In related news, there was also—inevitably—a Both Sides incident.
TRUMP SEEMS SINGULARLY FOCUSED on economic indicators like the Dow Jones Industrial Average and the unemployment rate, and seems to have difficulty grappling with intangibles like whether people of color in this country feel valued and included.
IT’S ALMOST THE MIRROR IMAGE of BARACK OBAMA, who tended to downplay hard facts, but focus almost intently on the arc of America.
The first part is abundantly clear, and backed by the available evidence. But if you only point out the flaws in one side's approach, you risk being accused of Bias against that side. (Often in these criticisms, "bias" becomes an adjective.) No matter how crazy they are, no matter how little merit the argument has, no matter how little grounding in the evidence, you must pretend that they might have a point—or at least that the other side is somehow doing the same thing. In this case, it means suggesting Barack Obama had a comparable disregard for reality to the current president's. This is just false. If you want to find something they agree on, try extrajudicial executions from the sky. But this ain't it.

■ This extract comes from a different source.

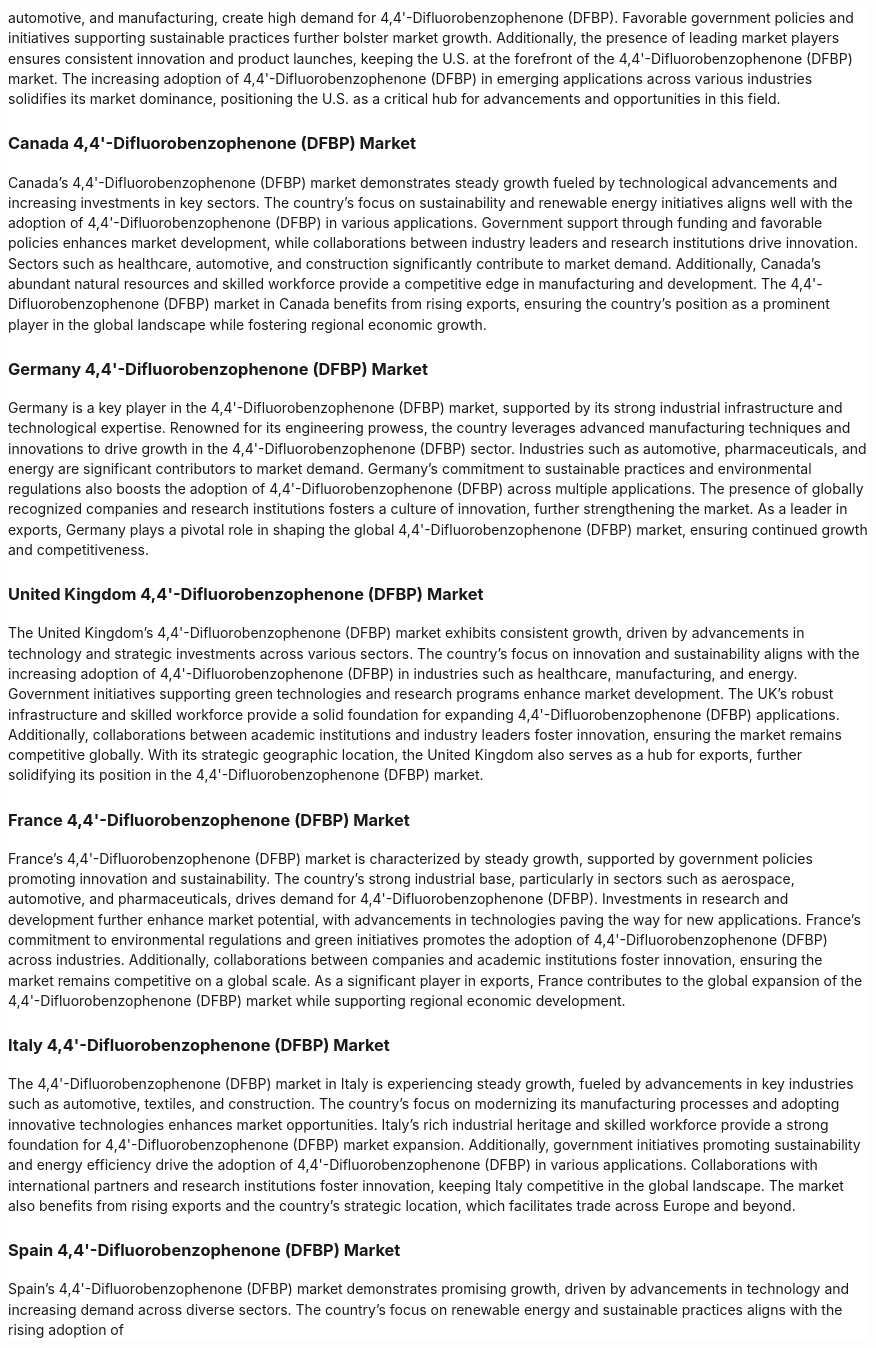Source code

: automotive, and manufacturing, create high demand for 4,4'-Difluorobenzophenone (DFBP). Favorable government policies and initiatives supporting sustainable practices further bolster market growth. Additionally, the presence of leading market players ensures consistent innovation and product launches, keeping the U.S. at the forefront of the 4,4'-Difluorobenzophenone (DFBP) market. The increasing adoption of 4,4'-Difluorobenzophenone (DFBP) in emerging applications across various industries solidifies its market dominance, positioning the U.S. as a critical hub for advancements and opportunities in this field.</p><h3>Canada 4,4'-Difluorobenzophenone (DFBP) Market</h3><p>Canada&rsquo;s 4,4'-Difluorobenzophenone (DFBP) market demonstrates steady growth fueled by technological advancements and increasing investments in key sectors. The country&rsquo;s focus on sustainability and renewable energy initiatives aligns well with the adoption of 4,4'-Difluorobenzophenone (DFBP) in various applications. Government support through funding and favorable policies enhances market development, while collaborations between industry leaders and research institutions drive innovation. Sectors such as healthcare, automotive, and construction significantly contribute to market demand. Additionally, Canada&rsquo;s abundant natural resources and skilled workforce provide a competitive edge in manufacturing and development. The 4,4'-Difluorobenzophenone (DFBP) market in Canada benefits from rising exports, ensuring the country&rsquo;s position as a prominent player in the global landscape while fostering regional economic growth.</p><h3>Germany 4,4'-Difluorobenzophenone (DFBP) Market</h3><p>Germany is a key player in the 4,4'-Difluorobenzophenone (DFBP) market, supported by its strong industrial infrastructure and technological expertise. Renowned for its engineering prowess, the country leverages advanced manufacturing techniques and innovations to drive growth in the 4,4'-Difluorobenzophenone (DFBP) sector. Industries such as automotive, pharmaceuticals, and energy are significant contributors to market demand. Germany&rsquo;s commitment to sustainable practices and environmental regulations also boosts the adoption of 4,4'-Difluorobenzophenone (DFBP) across multiple applications. The presence of globally recognized companies and research institutions fosters a culture of innovation, further strengthening the market. As a leader in exports, Germany plays a pivotal role in shaping the global 4,4'-Difluorobenzophenone (DFBP) market, ensuring continued growth and competitiveness.</p><h3>United Kingdom 4,4'-Difluorobenzophenone (DFBP) Market</h3><p>The United Kingdom&rsquo;s 4,4'-Difluorobenzophenone (DFBP) market exhibits consistent growth, driven by advancements in technology and strategic investments across various sectors. The country&rsquo;s focus on innovation and sustainability aligns with the increasing adoption of 4,4'-Difluorobenzophenone (DFBP) in industries such as healthcare, manufacturing, and energy. Government initiatives supporting green technologies and research programs enhance market development. The UK&rsquo;s robust infrastructure and skilled workforce provide a solid foundation for expanding 4,4'-Difluorobenzophenone (DFBP) applications. Additionally, collaborations between academic institutions and industry leaders foster innovation, ensuring the market remains competitive globally. With its strategic geographic location, the United Kingdom also serves as a hub for exports, further solidifying its position in the 4,4'-Difluorobenzophenone (DFBP) market.</p><h3>France 4,4'-Difluorobenzophenone (DFBP) Market</h3><p>France&rsquo;s 4,4'-Difluorobenzophenone (DFBP) market is characterized by steady growth, supported by government policies promoting innovation and sustainability. The country&rsquo;s strong industrial base, particularly in sectors such as aerospace, automotive, and pharmaceuticals, drives demand for 4,4'-Difluorobenzophenone (DFBP). Investments in research and development further enhance market potential, with advancements in technologies paving the way for new applications. France&rsquo;s commitment to environmental regulations and green initiatives promotes the adoption of 4,4'-Difluorobenzophenone (DFBP) across industries. Additionally, collaborations between companies and academic institutions foster innovation, ensuring the market remains competitive on a global scale. As a significant player in exports, France contributes to the global expansion of the 4,4'-Difluorobenzophenone (DFBP) market while supporting regional economic development.</p><h3>Italy 4,4'-Difluorobenzophenone (DFBP) Market</h3><p>The 4,4'-Difluorobenzophenone (DFBP) market in Italy is experiencing steady growth, fueled by advancements in key industries such as automotive, textiles, and construction. The country&rsquo;s focus on modernizing its manufacturing processes and adopting innovative technologies enhances market opportunities. Italy&rsquo;s rich industrial heritage and skilled workforce provide a strong foundation for 4,4'-Difluorobenzophenone (DFBP) market expansion. Additionally, government initiatives promoting sustainability and energy efficiency drive the adoption of 4,4'-Difluorobenzophenone (DFBP) in various applications. Collaborations with international partners and research institutions foster innovation, keeping Italy competitive in the global landscape. The market also benefits from rising exports and the country&rsquo;s strategic location, which facilitates trade across Europe and beyond.</p><h3>Spain 4,4'-Difluorobenzophenone (DFBP) Market</h3><p>Spain&rsquo;s 4,4'-Difluorobenzophenone (DFBP) market demonstrates promising growth, driven by advancements in technology and increasing demand across diverse sectors. The country&rsquo;s focus on renewable energy and sustainable practices aligns with the rising adoption of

And thus we stumble upon one of the great journalistic issues of our time: can the view-from-nowhere, tabula rasa, Objective Unbiased Journalism tradition survive the current moment? Is it capable of dealing with bad-faith actors, and of prioritizing the truth over concerns about accusations of bias? Can we psychically handle the task of saying one of our political parties has lost its mind, or will we Both Sides ourselves into oblivion? The last few weeks have shown that the most basic rights upon which journalism relies are under threat from the state and its instruments of force. If journalists will not take a stand in defense of the values that make their jobs possible, what will it take? And how much bullshit can any one person stomach—and spread—in the interest of "norms"?